Understand and manipulate the mechanisms used by tumor cells to repair the damage done to its DNA and proliferate in a hostile environment.
At the same time, if we managed to transform some of our discoveries in diagnostic or therapeutic options, these discoveries have also opened new avenues of research.
The first of these, led by the CNRS and Robert Fuchs and Vincent Géli, is that of DNA repair. While continuing to identify and quantify the genetic alterations that lead to malignant transformation, we want to better understand the mechanisms involved in this damage and repair of damaged DNA. In addition to their pharmacological manipulation, the objective is to better contribute to the evaluation of this new class of drugs by our clinicians as we already do with HDAC and PARP inhibitors (the first corrects the defects of epigenetic regulation frequently encountered in cancer cells while the latter limits the ability of tumors to escape chemotherapy by preventing them from repairing the damage caused to their DNA).
In the case of pancreatic cancer, these genetic alterations are a conditional part of the malignancy. With the team of Juan Iovanna, the CRCM is now trying to answer another key question: when transformed, how do tumor cells manage to survive and thrive in the harsh environment that surrounds them (little or no oxygen, nutrients ...)? The goal this time is to identify a new therapeutic target able to lower the stress response of pancreatic cancer cells and thus make them more susceptible to the deleterious microenvironment. In this same direction, the team will seek to understand the stress response of prostate tumor cells.
What is the impact of these developments on the organization of the CRCM?
To encourage multidisciplinarity, accelerate innovation, but also to promote interfaces with scientists from other disciplines (immunology, chemistry, physics, computational biology ...), the CRCM will be organized into two distinct poles: the first will explore the molecular mechanisms that regulate oncogenesis and tumor dissemination, the second will be responsible for guiding the new targets from this research to applications in cancer and to evaluate the therapeutic potential of compounds derived from these new targets in animals and then in man.
What technologies are "hidden" in these innovations?

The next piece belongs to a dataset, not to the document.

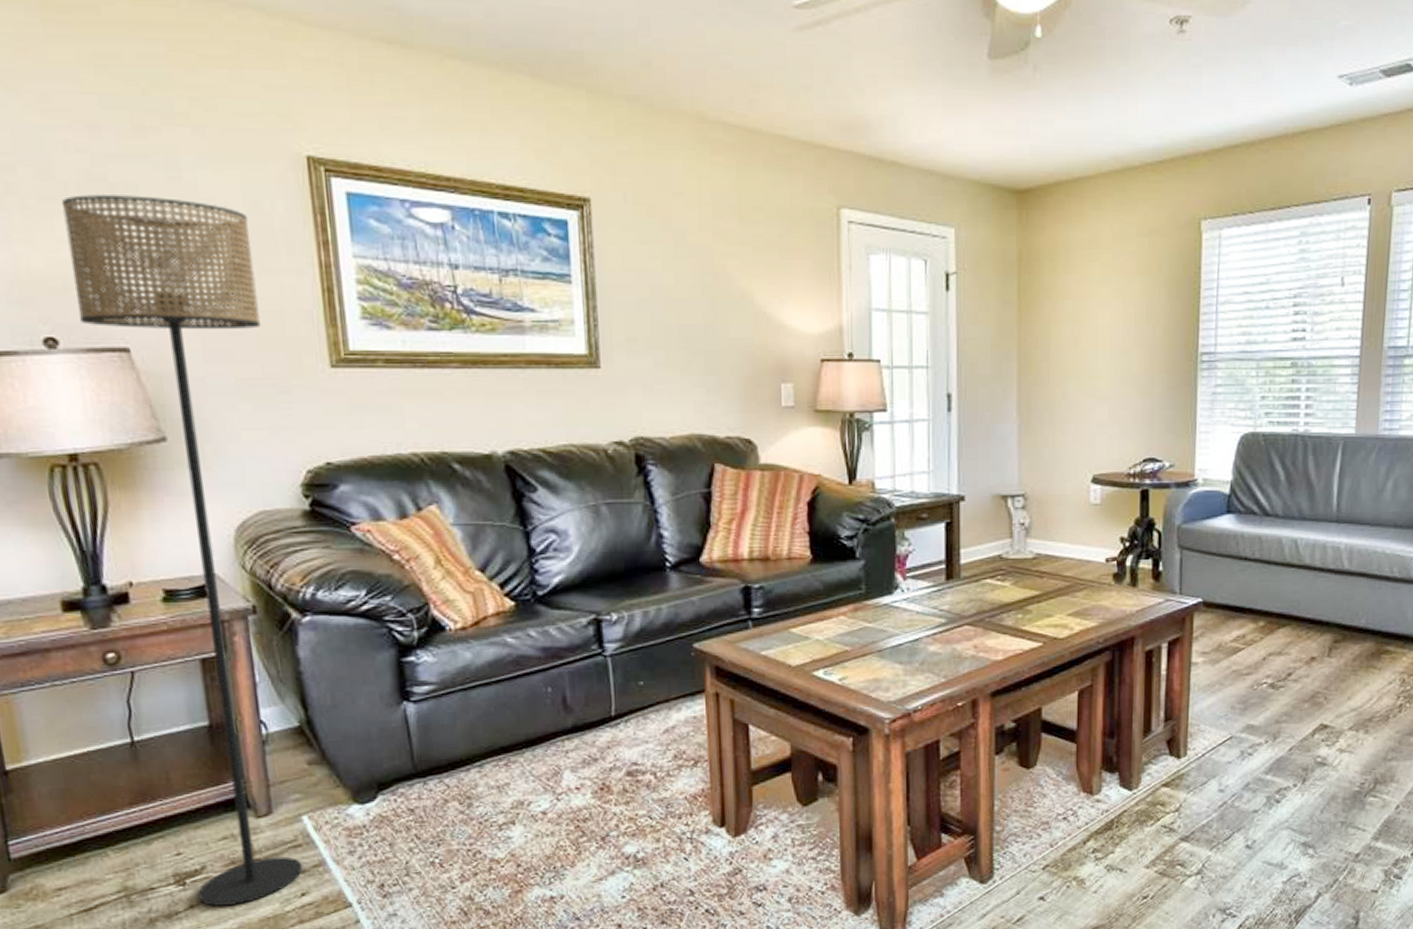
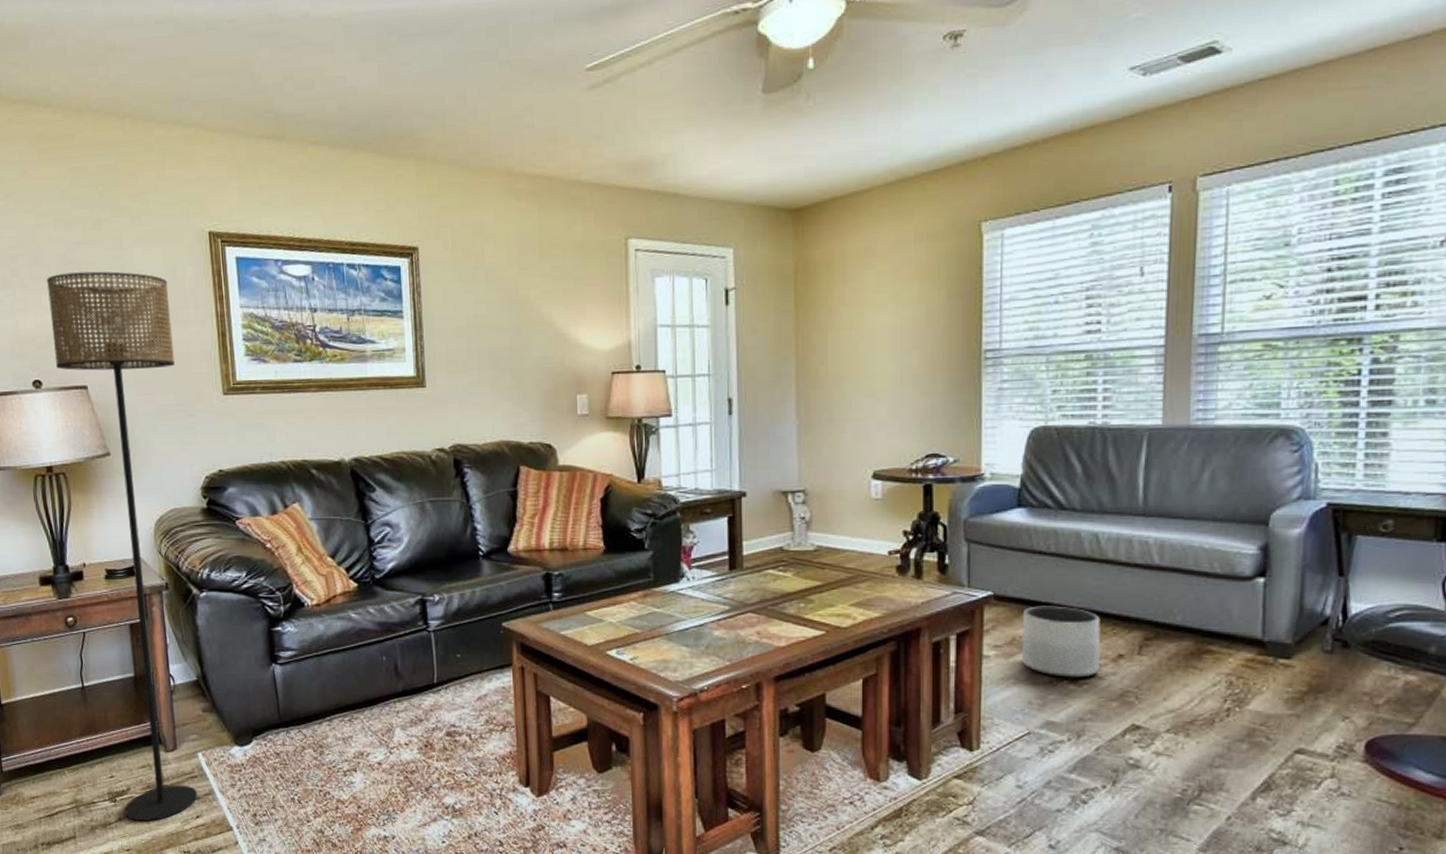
planter: none [1226,611,1297,682] -> present [1021,606,1101,678]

Thanks to engineering and technology accessible to the IPC or nearby, our scientists and clinicians develop their hypotheses and evaluate their potential in a wide variety of systems (from bacteria through the worm to humans) and scales: conventional genetics, sequencing, molecular profiling of tumors, proteomics, functional imaging, scientific imaging in vitro and in vivo, bioinformatics, biostatistics, studies of protein-protein interactions, cell therapy, design and production of monoclonal antibodies (including engineering of bifunctional antibodies).
Our work is also based on scientific and medical platforms that cover all stages of innovation: the sequential access to patient samples from our biobank, the preclinical evaluation of new compounds with TrGET®, early clinical trials of drug candidates with ETOH, evaluation of the immune response induced by these new treatments using the immunomonitoring platform and finally, with the support of the Department of Clinical Research and Innovation, the organization of clinical trials and the use of data from these studies.